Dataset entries
*-*-*

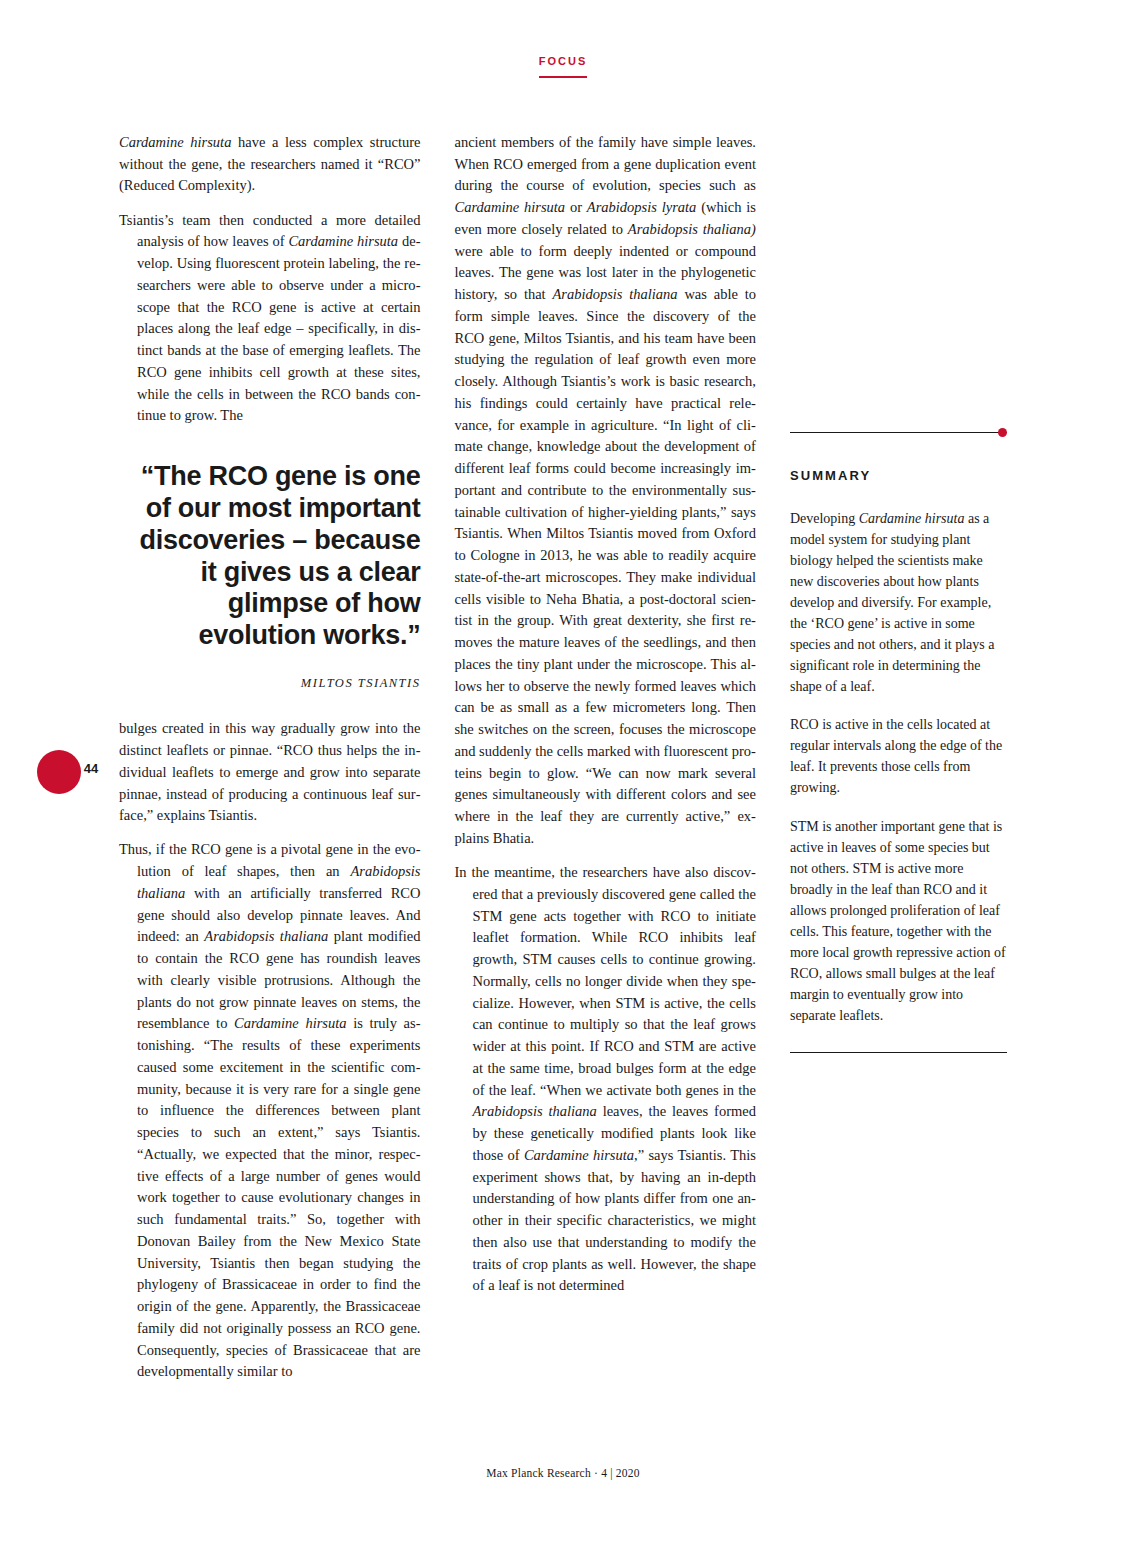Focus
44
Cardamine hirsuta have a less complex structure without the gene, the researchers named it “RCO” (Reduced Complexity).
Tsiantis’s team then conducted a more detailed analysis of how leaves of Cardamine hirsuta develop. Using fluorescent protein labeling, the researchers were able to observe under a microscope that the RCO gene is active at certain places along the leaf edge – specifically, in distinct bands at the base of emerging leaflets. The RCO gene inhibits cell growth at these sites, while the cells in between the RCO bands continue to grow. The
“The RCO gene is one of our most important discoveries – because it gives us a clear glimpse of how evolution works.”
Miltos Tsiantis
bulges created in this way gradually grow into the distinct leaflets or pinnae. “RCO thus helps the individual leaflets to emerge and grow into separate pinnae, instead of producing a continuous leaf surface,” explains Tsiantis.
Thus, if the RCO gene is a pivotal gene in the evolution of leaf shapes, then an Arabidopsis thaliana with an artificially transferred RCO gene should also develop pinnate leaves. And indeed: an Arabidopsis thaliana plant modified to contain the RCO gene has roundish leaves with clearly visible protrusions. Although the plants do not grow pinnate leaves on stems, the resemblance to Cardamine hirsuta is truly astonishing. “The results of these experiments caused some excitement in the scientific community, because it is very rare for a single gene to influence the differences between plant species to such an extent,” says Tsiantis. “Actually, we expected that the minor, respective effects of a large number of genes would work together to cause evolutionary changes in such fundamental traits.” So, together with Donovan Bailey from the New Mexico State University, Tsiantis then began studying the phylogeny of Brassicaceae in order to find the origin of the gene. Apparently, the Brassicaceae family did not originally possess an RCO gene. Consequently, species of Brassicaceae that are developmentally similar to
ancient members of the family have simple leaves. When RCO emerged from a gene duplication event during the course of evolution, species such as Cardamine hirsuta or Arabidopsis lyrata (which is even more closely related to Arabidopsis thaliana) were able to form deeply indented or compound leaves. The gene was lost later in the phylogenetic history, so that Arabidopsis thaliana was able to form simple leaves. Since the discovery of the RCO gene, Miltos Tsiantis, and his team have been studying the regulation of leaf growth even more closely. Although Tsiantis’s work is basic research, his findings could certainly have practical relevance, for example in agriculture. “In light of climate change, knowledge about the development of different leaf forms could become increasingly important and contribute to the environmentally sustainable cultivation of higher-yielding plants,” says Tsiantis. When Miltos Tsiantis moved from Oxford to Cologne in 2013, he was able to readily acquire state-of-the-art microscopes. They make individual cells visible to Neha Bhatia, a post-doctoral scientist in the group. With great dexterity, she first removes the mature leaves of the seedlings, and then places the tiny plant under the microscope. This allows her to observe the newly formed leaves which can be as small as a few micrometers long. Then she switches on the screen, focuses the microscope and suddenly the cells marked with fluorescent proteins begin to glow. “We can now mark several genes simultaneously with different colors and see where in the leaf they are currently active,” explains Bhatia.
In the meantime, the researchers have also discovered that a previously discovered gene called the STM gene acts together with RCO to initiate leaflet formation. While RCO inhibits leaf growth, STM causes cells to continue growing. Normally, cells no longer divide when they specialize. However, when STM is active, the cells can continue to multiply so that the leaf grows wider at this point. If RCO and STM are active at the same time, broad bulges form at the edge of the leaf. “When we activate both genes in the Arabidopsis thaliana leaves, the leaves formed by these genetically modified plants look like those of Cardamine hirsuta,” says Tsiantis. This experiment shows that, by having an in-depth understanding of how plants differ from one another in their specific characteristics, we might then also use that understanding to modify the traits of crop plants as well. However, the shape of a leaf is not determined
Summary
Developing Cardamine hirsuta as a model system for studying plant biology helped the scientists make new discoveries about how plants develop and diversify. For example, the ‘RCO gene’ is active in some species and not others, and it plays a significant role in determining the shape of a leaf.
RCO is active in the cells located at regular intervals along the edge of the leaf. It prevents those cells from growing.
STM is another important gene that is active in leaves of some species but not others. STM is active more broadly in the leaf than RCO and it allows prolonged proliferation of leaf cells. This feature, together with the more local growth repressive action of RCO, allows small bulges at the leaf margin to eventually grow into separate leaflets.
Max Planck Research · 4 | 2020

*-*-*

> _EXERCISE DESCRIPTION_
Only the lines that contain the string "discoveries" are to be copied from the records.

> _ANSWER SECTION_
“The RCO gene is one of our most important discoveries – because it gives us a clear glimpse of how evolution works.”
Developing Cardamine hirsuta as a model system for studying plant biology helped the scientists make new discoveries about how plants develop and diversify. For example, the ‘RCO gene’ is active in some species and not others, and it plays a significant role in determining the shape of a leaf.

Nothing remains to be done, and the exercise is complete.